Provided data |
------------------------------------

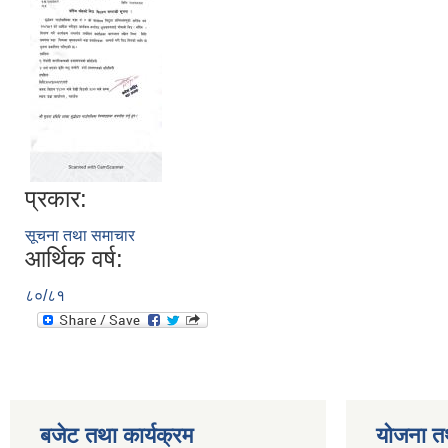
प्रकार:
सूचना तथा समाचार
आर्थिक वर्ष:
८०/८१
बजेट तथा कार्यक्रम
योजना त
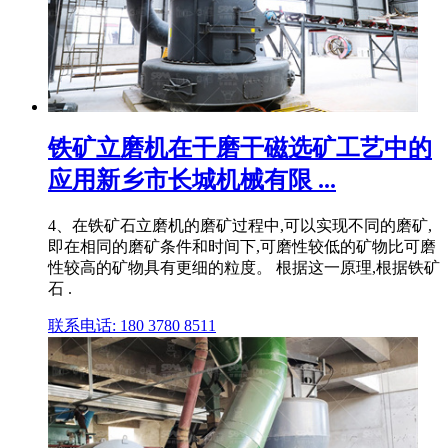
铁矿立磨机在干磨干磁选矿工艺中的
应用新乡市长城机械有限 ...
4、在铁矿石立磨机的磨矿过程中,可以实现不同的磨矿,
即在相同的磨矿条件和时间下,可磨性较低的矿物比可磨
性较高的矿物具有更细的粒度。 根据这一原理,根据铁矿
石 .
联系电话: 180 3780 8511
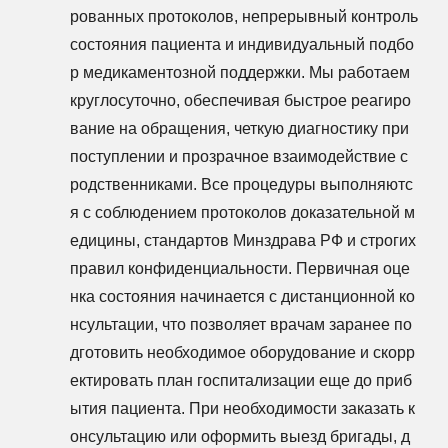
рованных протоколов, непрерывный контроль
состояния пациента и индивидуальный подбо
р медикаментозной поддержки. Мы работаем
круглосуточно, обеспечивая быстрое реагиро
вание на обращения, четкую диагностику при
поступлении и прозрачное взаимодействие с
родственниками. Все процедуры выполняютс
я с соблюдением протоколов доказательной м
едицины, стандартов Минздрава РФ и строгих
правил конфиденциальности. Первичная оце
нка состояния начинается с дистанционной ко
нсультации, что позволяет врачам заранее по
дготовить необходимое оборудование и скорр
ектировать план госпитализации еще до приб
ытия пациента. При необходимости заказать к
онсультацию или оформить выезд бригады, д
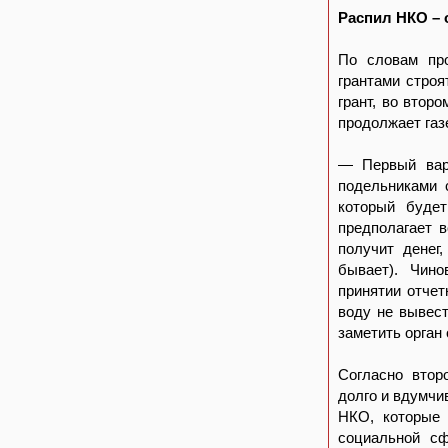
Распил НКО –
По словам пр
грантами строя
грант, во втор
продолжает газ
— Первый вари
подельниками 
который будет
предполагает 
получит денег
бывает). Чин
принятии отчет
воду не вывест
заметить орган
Согласно втор
долго и вдумчи
НКО, которые 
социальной сф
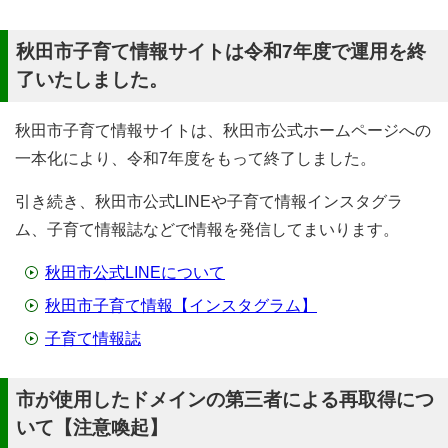
秋田市子育て情報サイトは令和7年度で運用を終
了いたしました。
秋田市子育て情報サイトは、秋田市公式ホームページへの
一本化により、令和7年度をもって終了しました。
引き続き、秋田市公式LINEや子育て情報インスタグラ
ム、子育て情報誌などで情報を発信してまいります。
秋田市公式LINEについて
秋田市子育て情報【インスタグラム】
子育て情報誌
市が使用したドメインの第三者による再取得につ
いて【注意喚起】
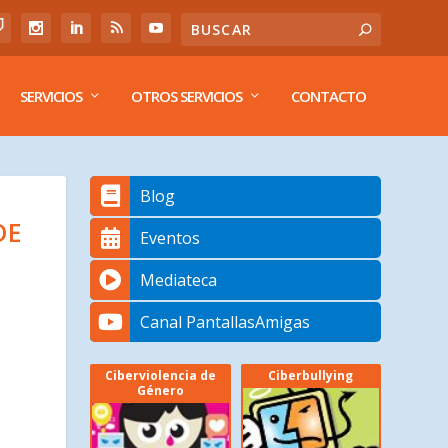
SERVICIOS
OTROS SERVICIOS
CONTACTO
Blog
DE
Eventos
Mediateca
Canal PantallasAmigas
Ciberviolencia de
Ciberbullying
Género
a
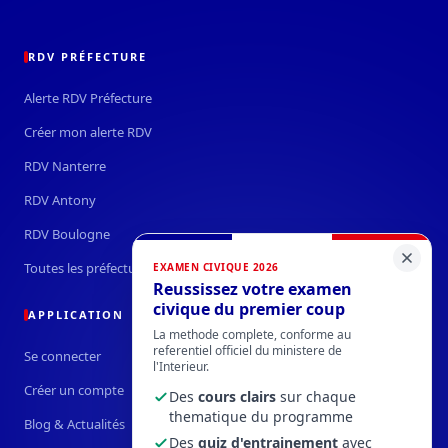
RDV PRÉFECTURE
Alerte RDV Préfecture
Créer mon alerte RDV
RDV Nanterre
RDV Antony
RDV Boulogne
Toutes les préfectures →
EXAMEN CIVIQUE 2026
Reussissez votre examen
civique du premier coup
APPLICATION
La methode complete, conforme au
referentiel officiel du ministere de
Se connecter
l'Interieur.
Créer un compte
Des
cours clairs
sur chaque
thematique du programme
Blog & Actualités
Des
quiz d'entrainement
avec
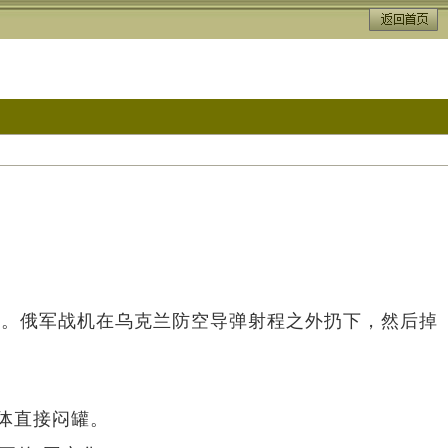
弹”。俄军战机在乌克兰防空导弹射程之外扔下，然后掉
掩体直接闷罐。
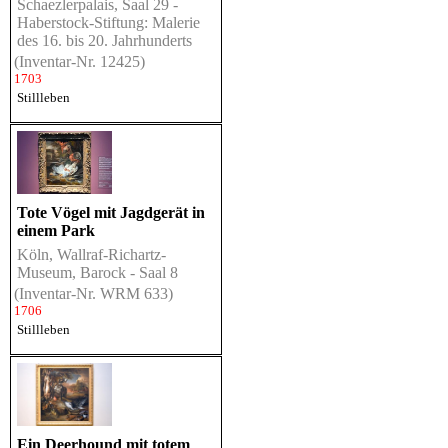
Schaezlerpalais, Saal 29 -
Haberstock-Stiftung: Malerie
des 16. bis 20. Jahrhunderts
(Inventar-Nr. 12425)
1703
Stillleben
Tote Vögel mit Jagdgerät in
einem Park
Köln, Wallraf-Richartz-
Museum, Barock - Saal 8
(Inventar-Nr. WRM 633)
1706
Stillleben
Ein Deerhound mit totem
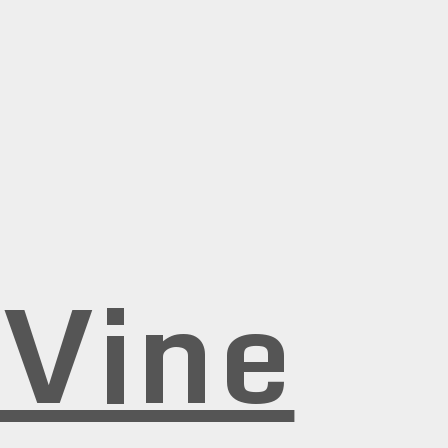
rVine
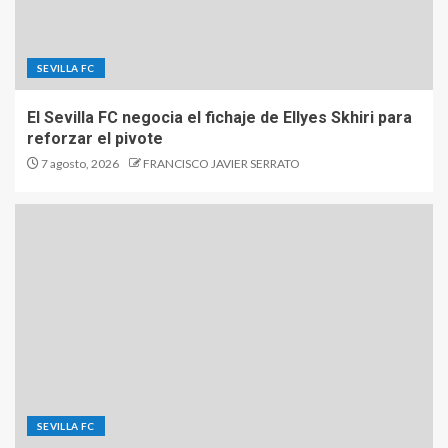
SEVILLA FC
El Sevilla FC negocia el fichaje de Ellyes Skhiri para
reforzar el pivote
7 agosto, 2026
FRANCISCO JAVIER SERRATO
SEVILLA FC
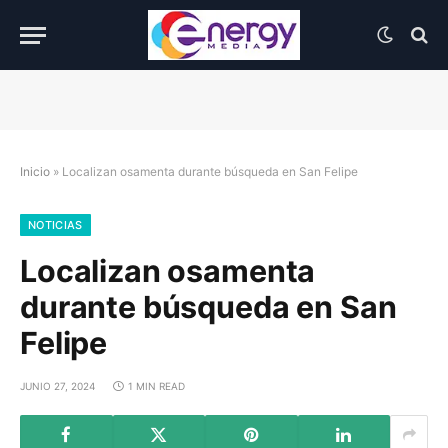
Inicio
»
Localizan osamenta durante búsqueda en San Felipe
NOTICIAS
Localizan osamenta
durante búsqueda en San
Felipe
JUNIO 27, 2024
1 MIN READ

------------------------------------

Exercise |
Pull out every line holding "osamenta" from the records above, and copy it.

Task response |
Localizan osamenta durante búsqueda en San Felipe
Localizan osamenta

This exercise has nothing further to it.